Problem to work on
Could you transcribe exactly the lines below, from the line with "root of tail: (629, 421)" through the line with "right eye: (347, 255)", and nothing else, leaving out the pictures?

Start of Working data

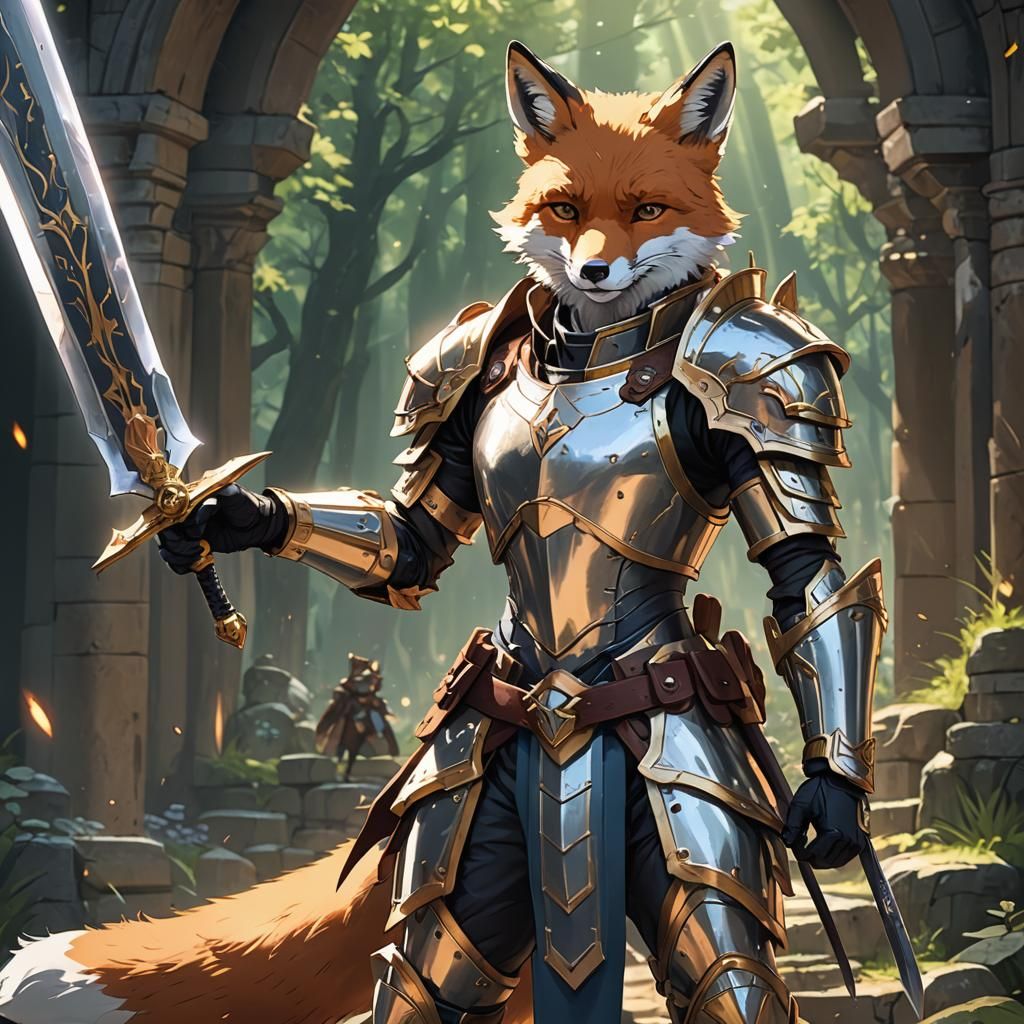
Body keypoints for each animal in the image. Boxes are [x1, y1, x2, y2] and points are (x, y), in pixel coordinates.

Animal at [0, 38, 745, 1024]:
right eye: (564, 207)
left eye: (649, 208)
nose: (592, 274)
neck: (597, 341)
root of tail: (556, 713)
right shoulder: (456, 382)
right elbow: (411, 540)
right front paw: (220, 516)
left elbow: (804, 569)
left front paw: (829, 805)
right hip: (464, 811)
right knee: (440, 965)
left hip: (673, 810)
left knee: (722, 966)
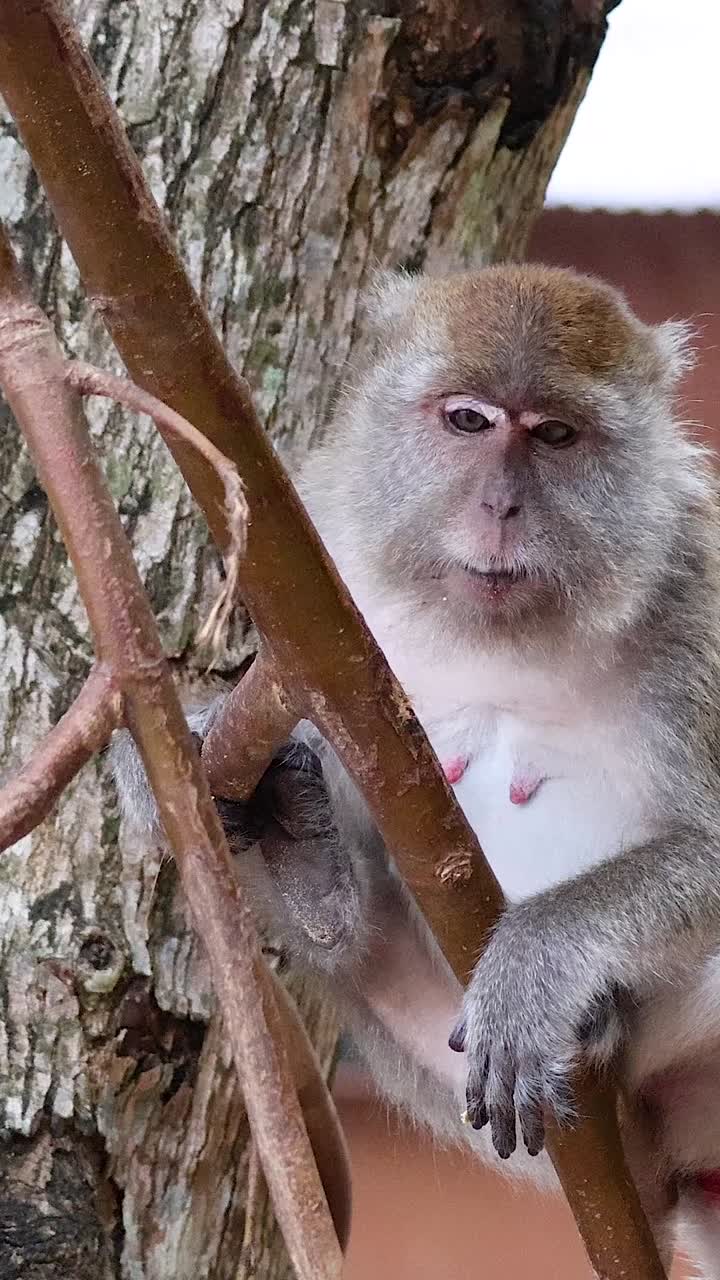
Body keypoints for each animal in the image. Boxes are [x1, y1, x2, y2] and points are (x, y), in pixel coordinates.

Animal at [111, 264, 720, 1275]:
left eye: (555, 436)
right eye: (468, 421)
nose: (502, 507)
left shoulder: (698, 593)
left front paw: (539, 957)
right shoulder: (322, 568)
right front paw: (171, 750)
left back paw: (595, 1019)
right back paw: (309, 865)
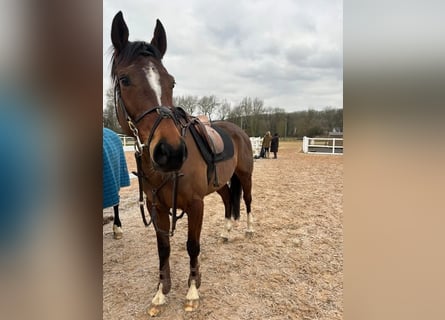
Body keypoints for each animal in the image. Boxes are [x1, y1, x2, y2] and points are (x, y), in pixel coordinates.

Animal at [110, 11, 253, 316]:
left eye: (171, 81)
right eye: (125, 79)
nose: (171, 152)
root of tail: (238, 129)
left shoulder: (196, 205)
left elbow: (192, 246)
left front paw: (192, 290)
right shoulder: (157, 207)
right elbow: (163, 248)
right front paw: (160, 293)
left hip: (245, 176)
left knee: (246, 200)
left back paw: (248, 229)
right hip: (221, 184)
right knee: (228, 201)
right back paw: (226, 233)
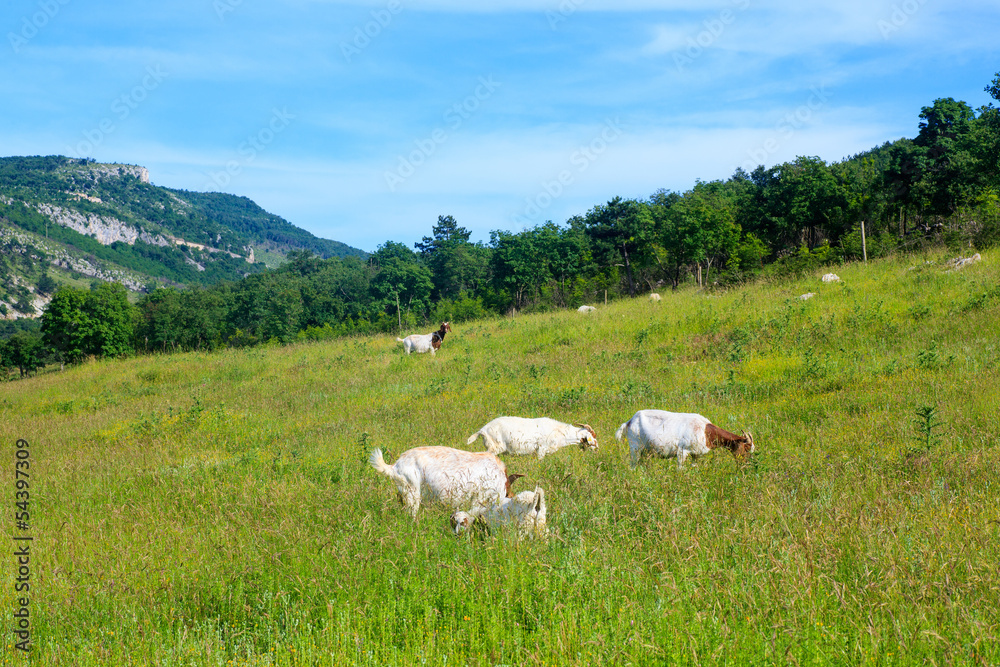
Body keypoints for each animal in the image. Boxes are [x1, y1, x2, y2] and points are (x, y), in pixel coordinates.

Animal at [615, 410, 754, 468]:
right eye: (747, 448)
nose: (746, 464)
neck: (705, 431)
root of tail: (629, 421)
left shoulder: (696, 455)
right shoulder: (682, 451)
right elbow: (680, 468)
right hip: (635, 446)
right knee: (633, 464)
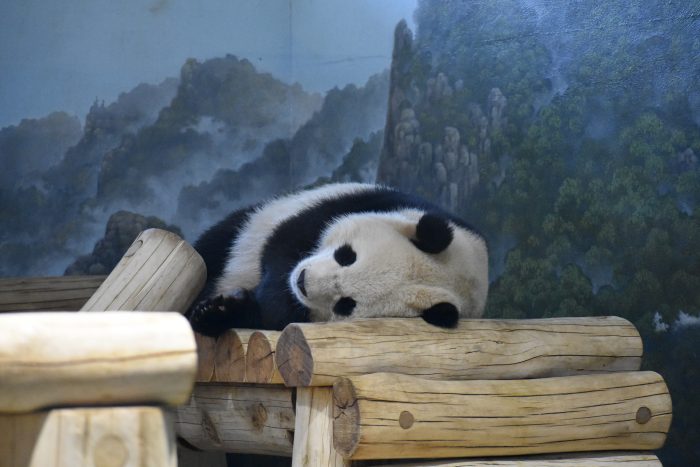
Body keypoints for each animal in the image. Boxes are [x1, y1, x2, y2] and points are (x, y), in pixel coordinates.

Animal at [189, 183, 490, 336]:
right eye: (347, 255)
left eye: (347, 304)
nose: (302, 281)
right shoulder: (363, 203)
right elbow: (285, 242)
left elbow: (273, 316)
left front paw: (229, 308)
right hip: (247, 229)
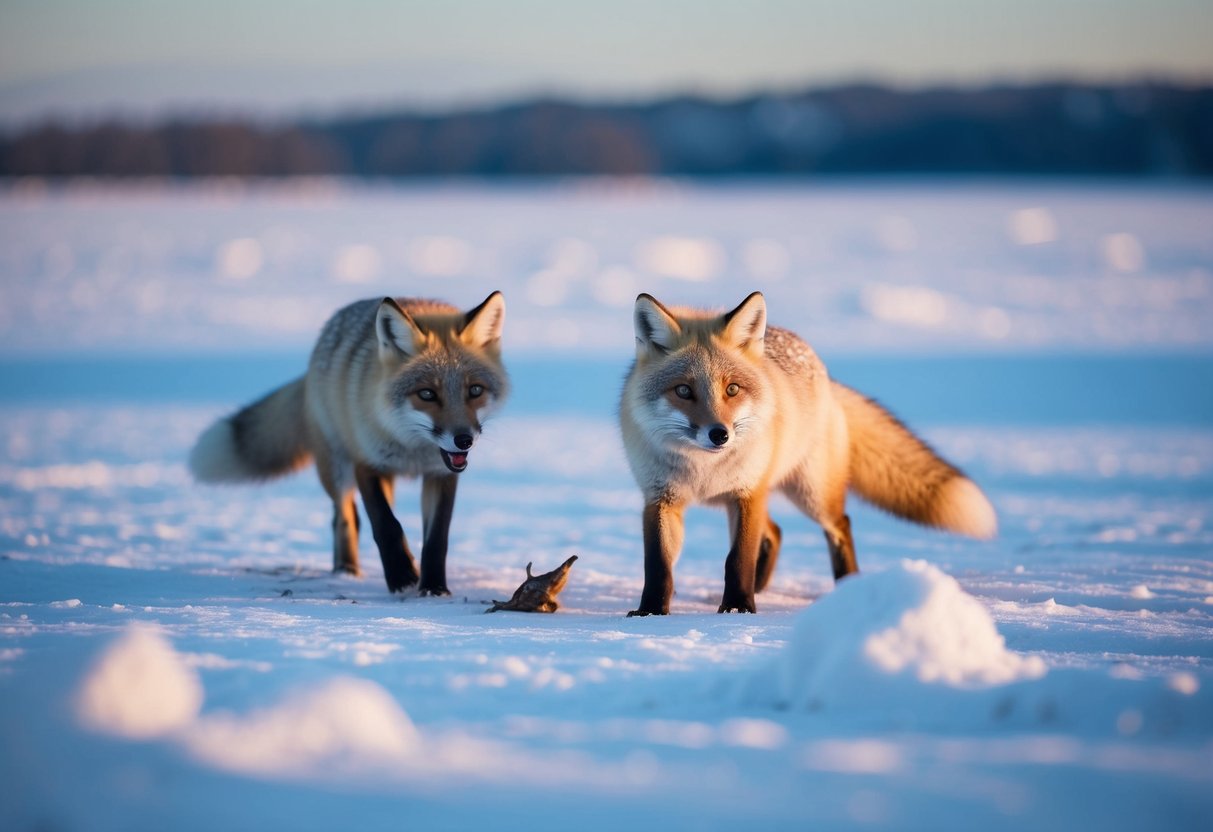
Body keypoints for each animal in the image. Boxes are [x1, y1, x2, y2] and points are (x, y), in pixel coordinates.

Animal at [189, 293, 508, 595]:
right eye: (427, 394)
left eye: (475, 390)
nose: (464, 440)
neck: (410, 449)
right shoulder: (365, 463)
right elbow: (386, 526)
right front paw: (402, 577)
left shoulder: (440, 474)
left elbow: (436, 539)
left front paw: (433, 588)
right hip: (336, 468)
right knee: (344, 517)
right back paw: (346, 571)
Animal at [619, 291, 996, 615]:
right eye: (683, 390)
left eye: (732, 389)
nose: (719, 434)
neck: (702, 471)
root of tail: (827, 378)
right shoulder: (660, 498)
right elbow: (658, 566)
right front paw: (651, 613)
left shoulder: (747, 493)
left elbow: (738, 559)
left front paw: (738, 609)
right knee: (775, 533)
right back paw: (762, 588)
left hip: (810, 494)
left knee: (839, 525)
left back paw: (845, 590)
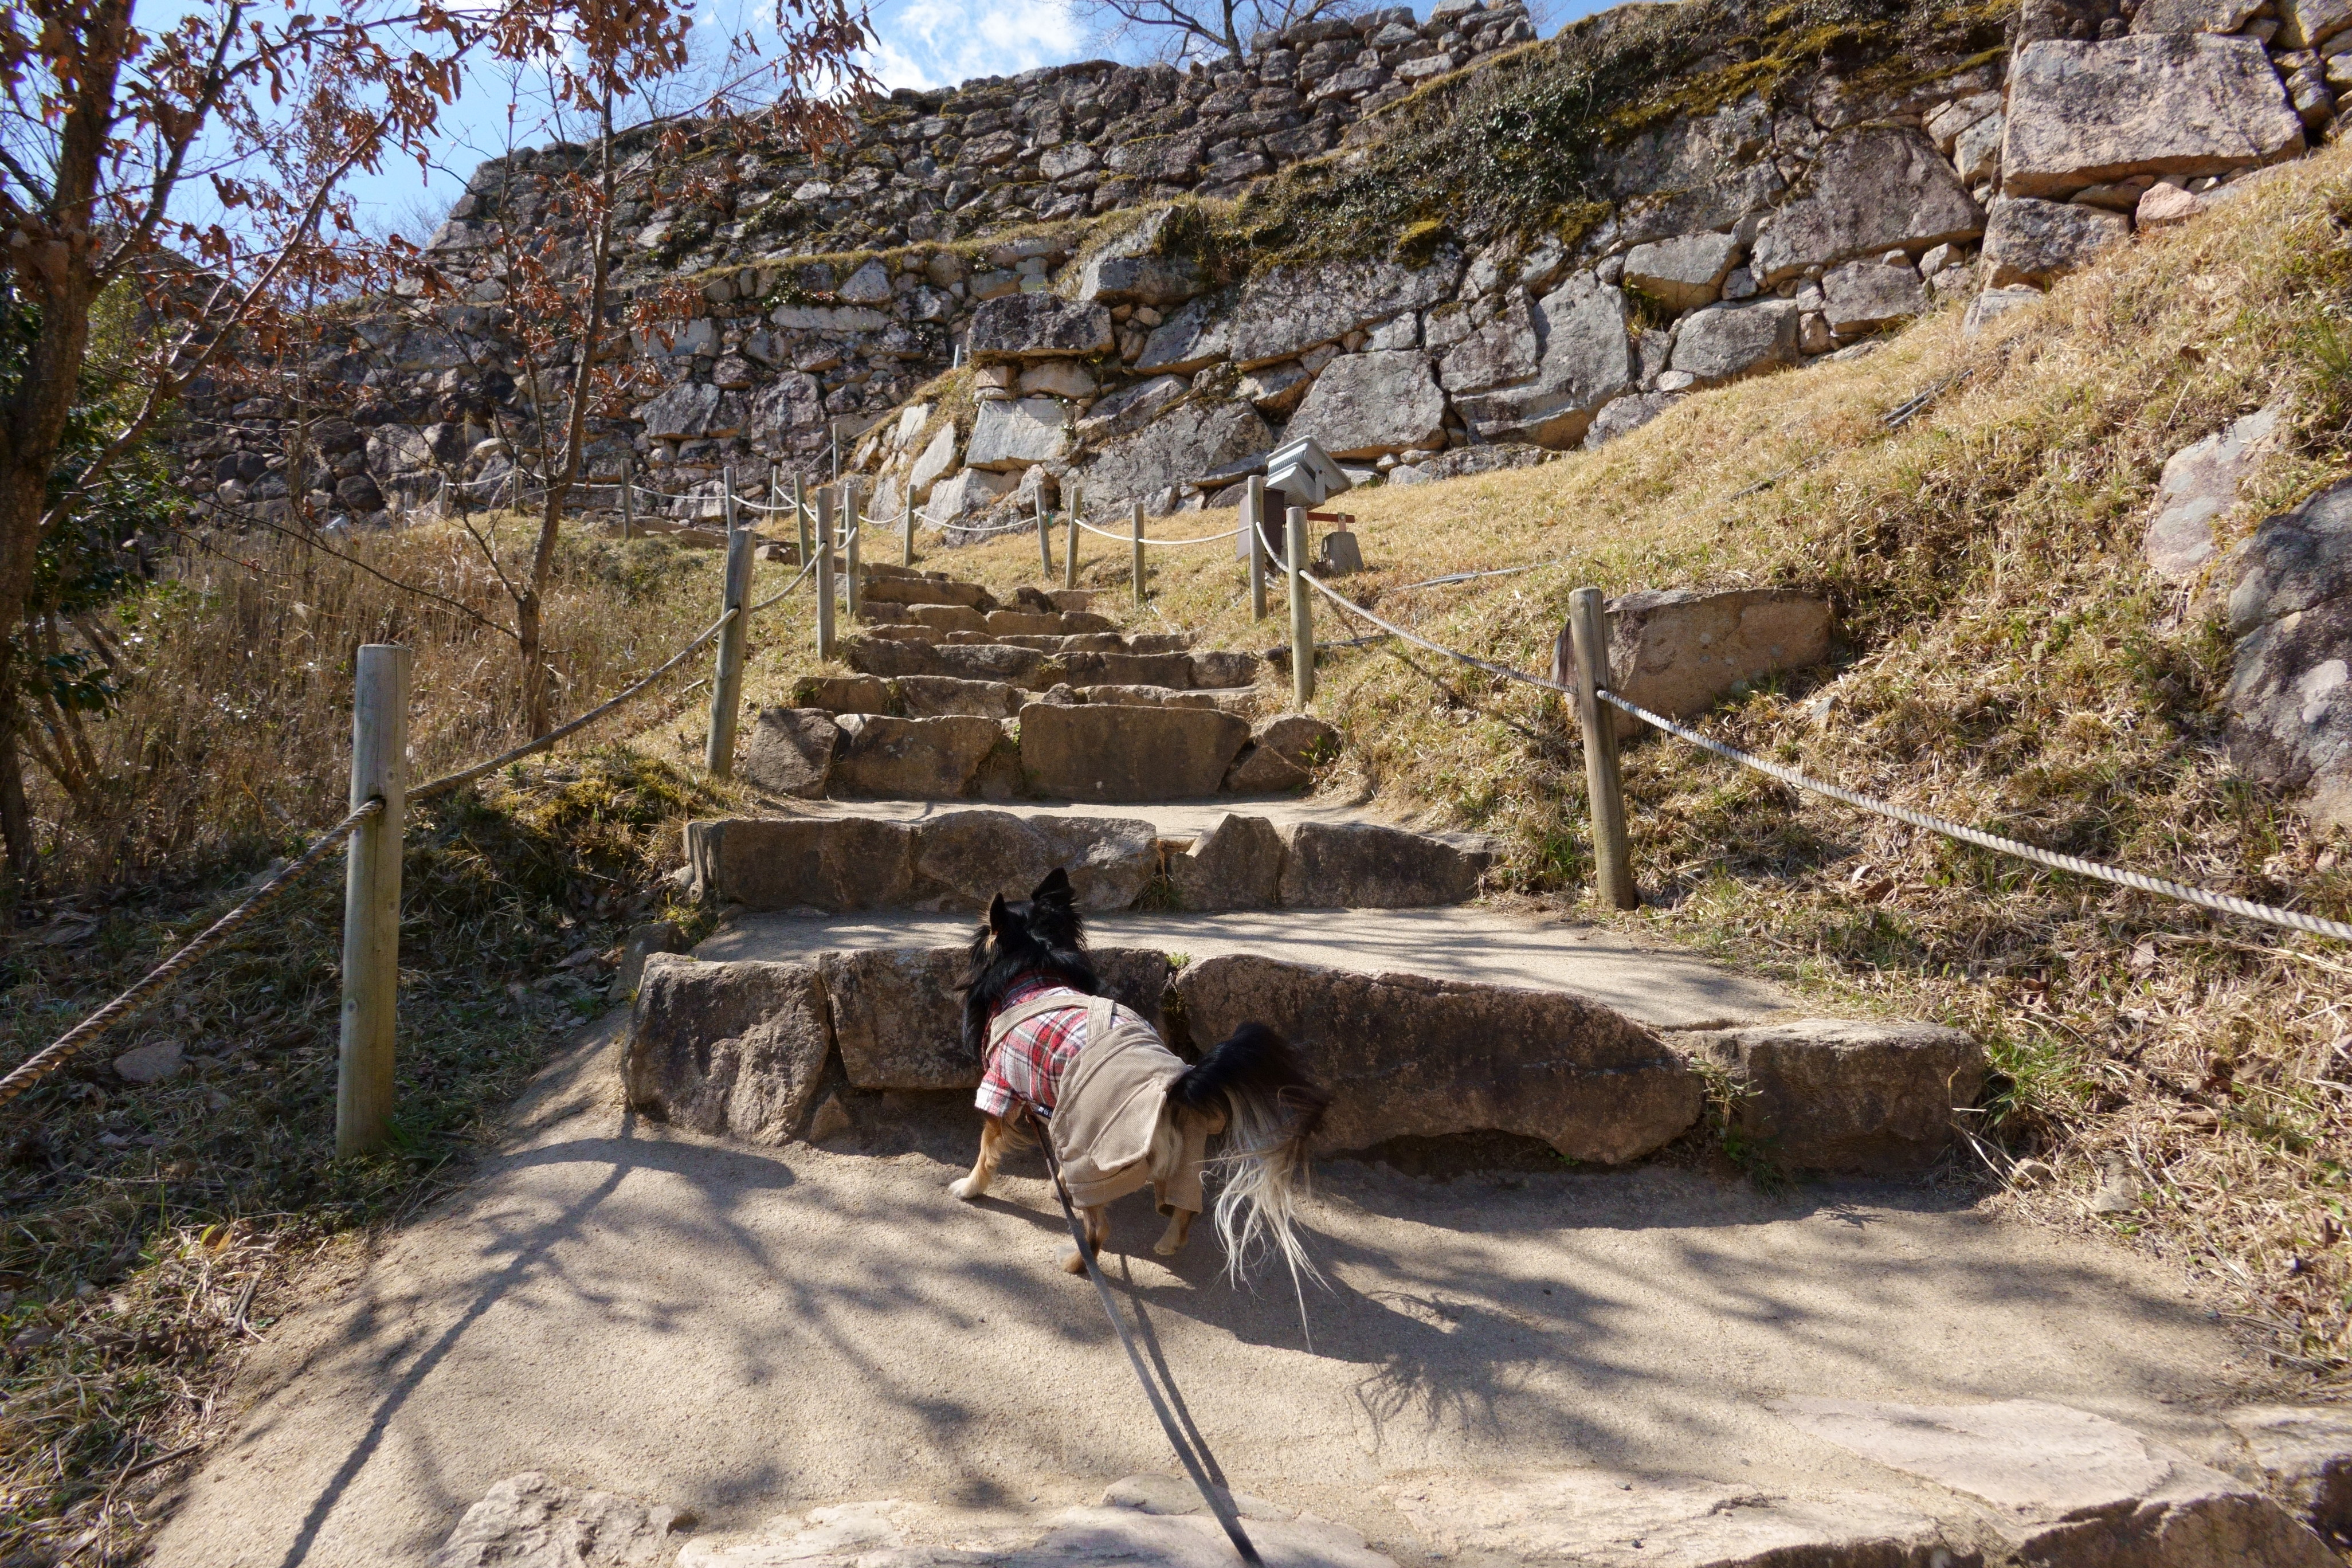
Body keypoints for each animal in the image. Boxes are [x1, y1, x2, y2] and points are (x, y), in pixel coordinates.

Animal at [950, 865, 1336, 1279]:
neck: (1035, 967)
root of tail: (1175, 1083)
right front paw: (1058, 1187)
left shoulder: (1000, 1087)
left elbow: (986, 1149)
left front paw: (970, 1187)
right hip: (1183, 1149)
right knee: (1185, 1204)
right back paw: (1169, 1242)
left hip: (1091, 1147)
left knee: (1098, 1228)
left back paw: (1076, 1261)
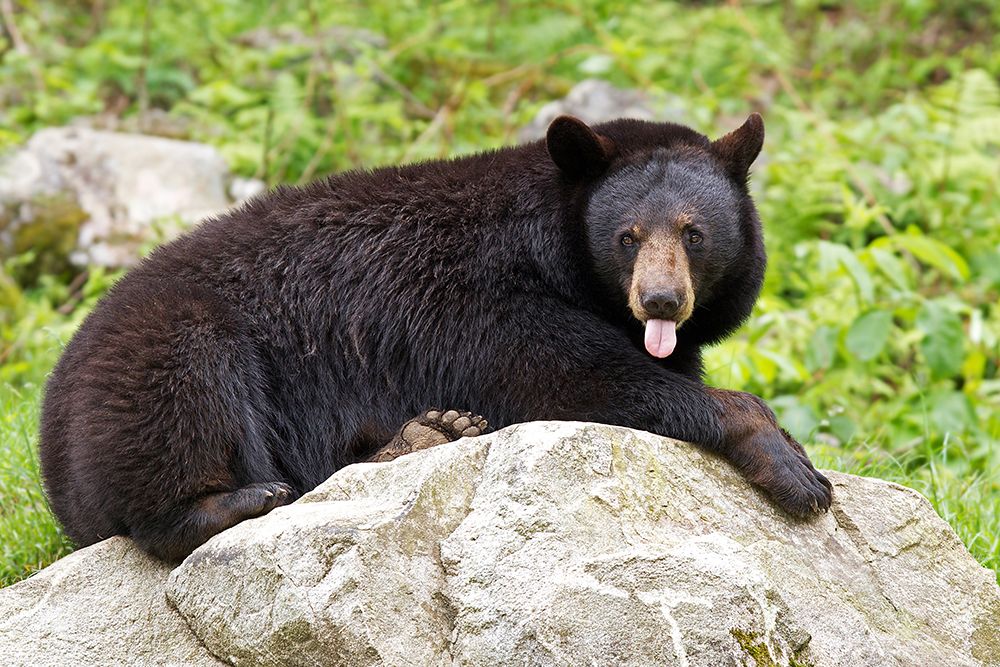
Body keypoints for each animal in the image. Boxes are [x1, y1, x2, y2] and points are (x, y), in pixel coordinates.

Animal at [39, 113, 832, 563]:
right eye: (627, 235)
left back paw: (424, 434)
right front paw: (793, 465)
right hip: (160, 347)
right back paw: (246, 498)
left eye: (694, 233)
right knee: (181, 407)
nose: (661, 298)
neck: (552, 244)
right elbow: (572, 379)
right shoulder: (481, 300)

End of Working data

Answer section
root of tail: (629, 421)
left shoulder: (696, 455)
right shoulder: (682, 451)
right elbow: (680, 468)
right hip: (635, 446)
right knee: (633, 464)
Body keypoints for each animal in the image. Boxes are [x1, y1, x2, y2] and points are (x, y), in pixel coordinates.

Animal at [189, 183, 490, 336]:
right eye: (347, 255)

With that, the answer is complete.